Im vergangenen Jahr machte der NuKLA e.V. von sich Reden, als er den juristischen Weg beschritt, um die geplanten Baumfällungen im Leipziger Auenwald zu stoppen. Denn die erfolgten seit Jahren ohne Rechtsgrundlage, weil der Stadtrat nicht über die aktuellen Forstwirtschaftspläne entschied. Was einer der Gründe dafür ist, warum der Auenwald in der Arbeit der Stadtratsfraktionen so gut wie keine Rolle spielt.

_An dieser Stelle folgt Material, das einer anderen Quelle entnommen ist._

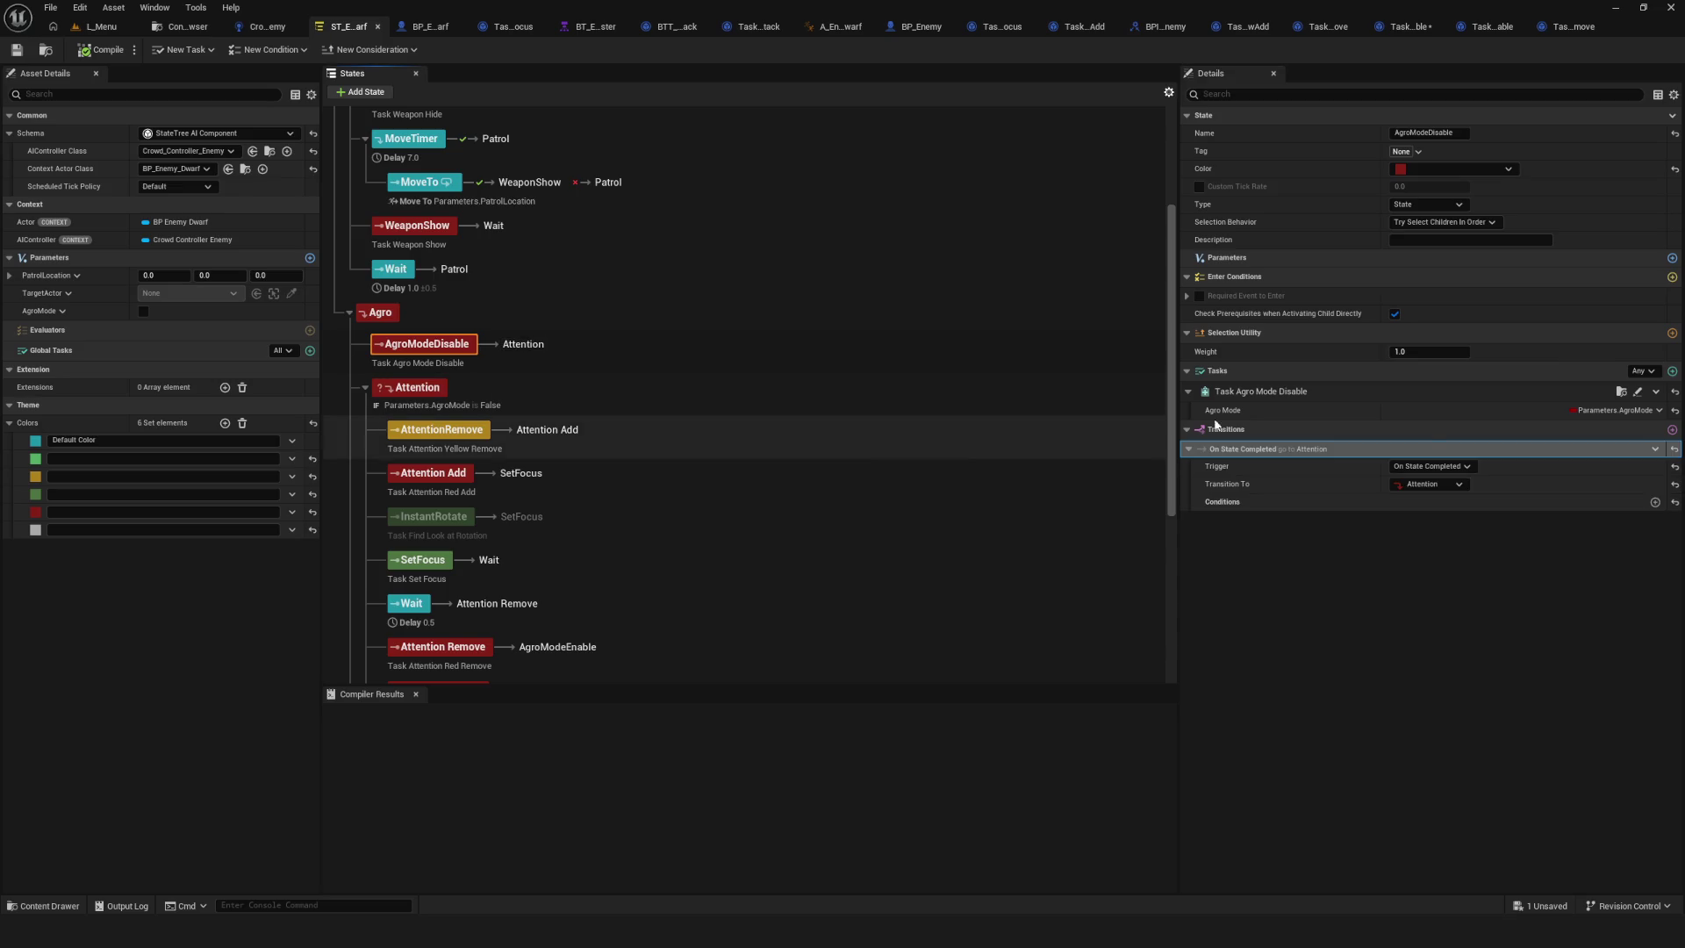
{"action": "left_click", "coordinate": [1456, 483]}
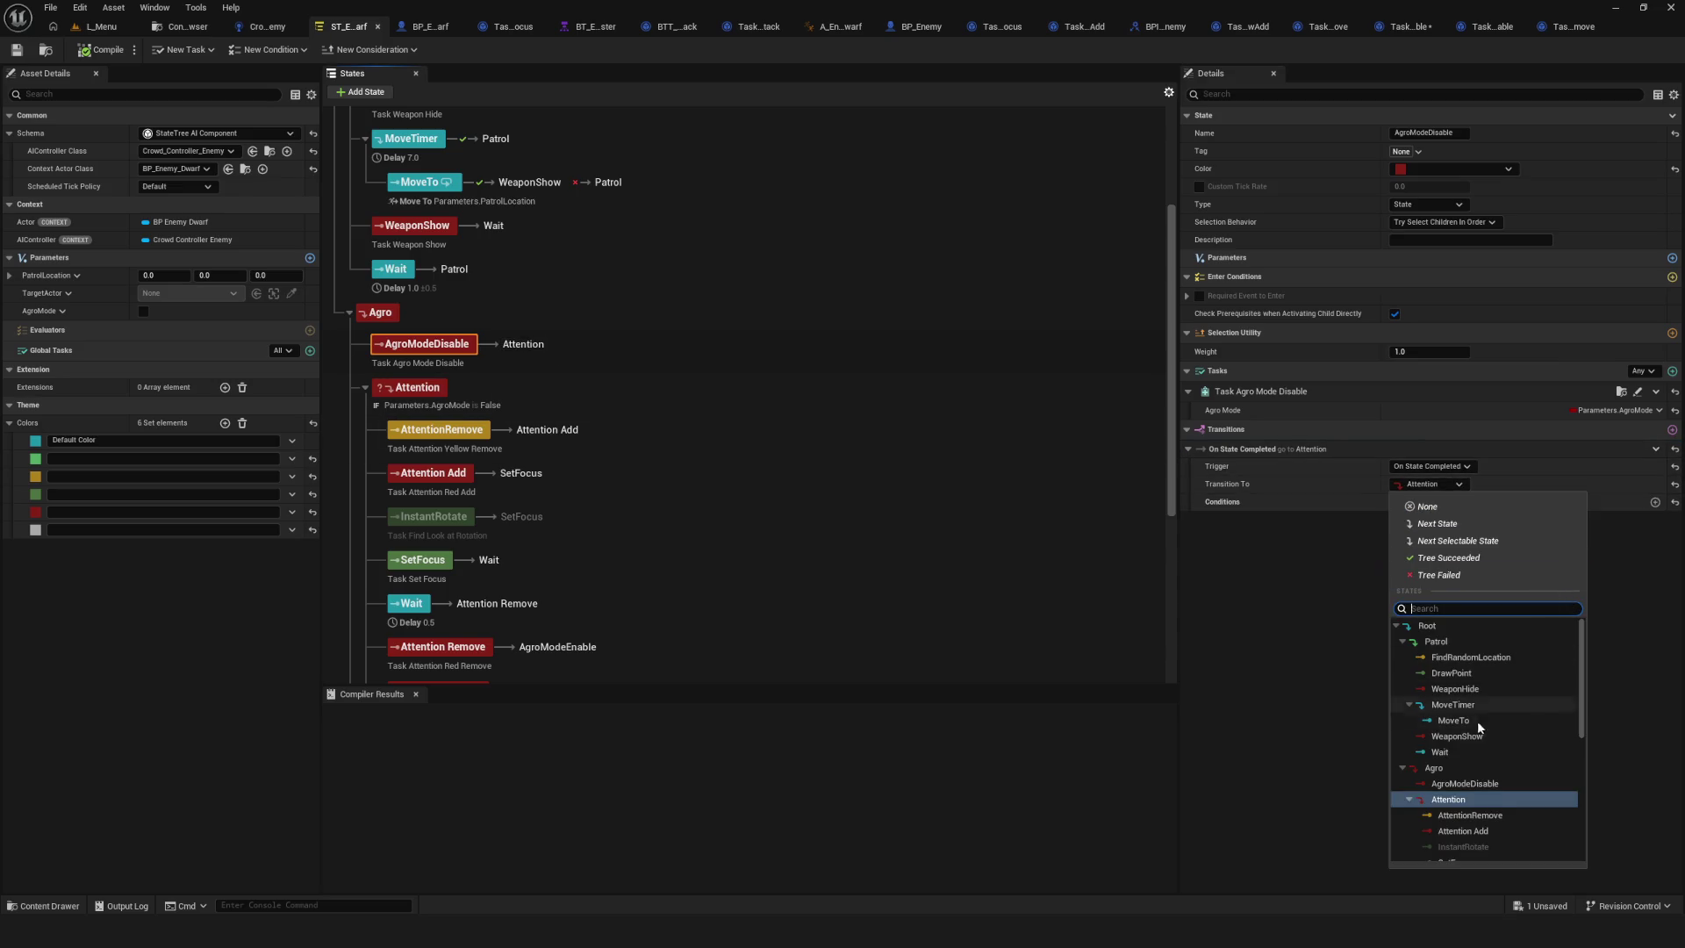
Point AgroModeDisable's On State Completed transition to AttentionRemove, then compile and save the State Tree.
{"action": "left_click", "coordinate": [1475, 803]}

Ein Unding, findet der NuKLA und konfrontiert die Stadträte jetzt mit lauter Fragen zum Umgang mit dem Auenwald.
Das Grundthema ist klar: Das größte Leipziger Naturschutzgebiet kann nicht immer nur vorrangig als Wirtschaftswald betrachtet werden. Oder als Tummelplatz für alle möglichen wirtschaftlichen Nutzungen, die eindeutig gegen das Bundesnaturschutzgesetz verstoßen. Aber das Bewusstsein dafür, dass der Auenwald ein Naturschutzareal nach höchsten europäischen Standards ist, ist im Leipziger Stadtrat überhaupt nicht vorhanden. Man hat das Thema einfach dem Umweltamt, dem Amt für Stadtgrün und Gewässer, dem Stadtförster und der Steuerungsgruppe Leipziger Neuseenland überlassen. Irgendwie sollte eine wassertouristische Nutzung entstehen und man arbeitet in den Gremien weiter an einer wirtschaftlichen Nutzung des Gebiets, obwohl genau die untersagt ist und nur in Ausnahmefällen mit Sondergenehmigung stattfinden darf.
Logisch, dass der NuKLa jetzt an alle Ratsfraktionen schreibt: „Wir empfehlen die aktuell auffallend überwiegende wirtschaftliche Nutzung des Auwaldes Leipzig im Zuständigkeitsbereich der Leipziger Stadtforsten sowie des Sachsenforst zugunsten einer Orientierung an den Erfordernissen eines Groß-Naturschutzgebiets mit den FFH- und SPA-Bereichen, die europäischen Schutzkriterien unterliegen, umzustellen.
Insbesondere sollten umfängliche Hiebsmaßnahmen künftig unterbleiben, wie sie auch für den laufenden Winter angekündigt wurden. Wir empfehlen die Nutzung des Auwaldes vornehmlich für Zwecke der Naherholung, der Luft-Verbesserung für Leipzig und der Sanierung des Grundwassers umzuwidmen.
Zu Anfang der Hiebsperiode 2017/2018 wurde mitgeteilt, dass in dieser Saison 7.000 fm Holz im Leipziger Auwald eingeschlagen werden sollen. Dieser Hiebssatz kann keinesfalls in den kommenden Jahren beibehalten werden, denn es werden dann für die verschiedenen Schutzziele existentielle Lebensraum-Elemente in Form von Altbäumen vor allem der Esche und Eiche, aber auch Rotbuchen, Bergahorn u. a. entnommen.“
Die forstwirtschaftlichen Waldumbauten machen also erst wirklich Sinn, wenn möglichst große Teile des Auenwaldes wieder revitalisiert werden und sich unter echten Auenbedingungen entwickeln können. Dann gibt es einen Rahmen, in den sie sich einfügen müssen.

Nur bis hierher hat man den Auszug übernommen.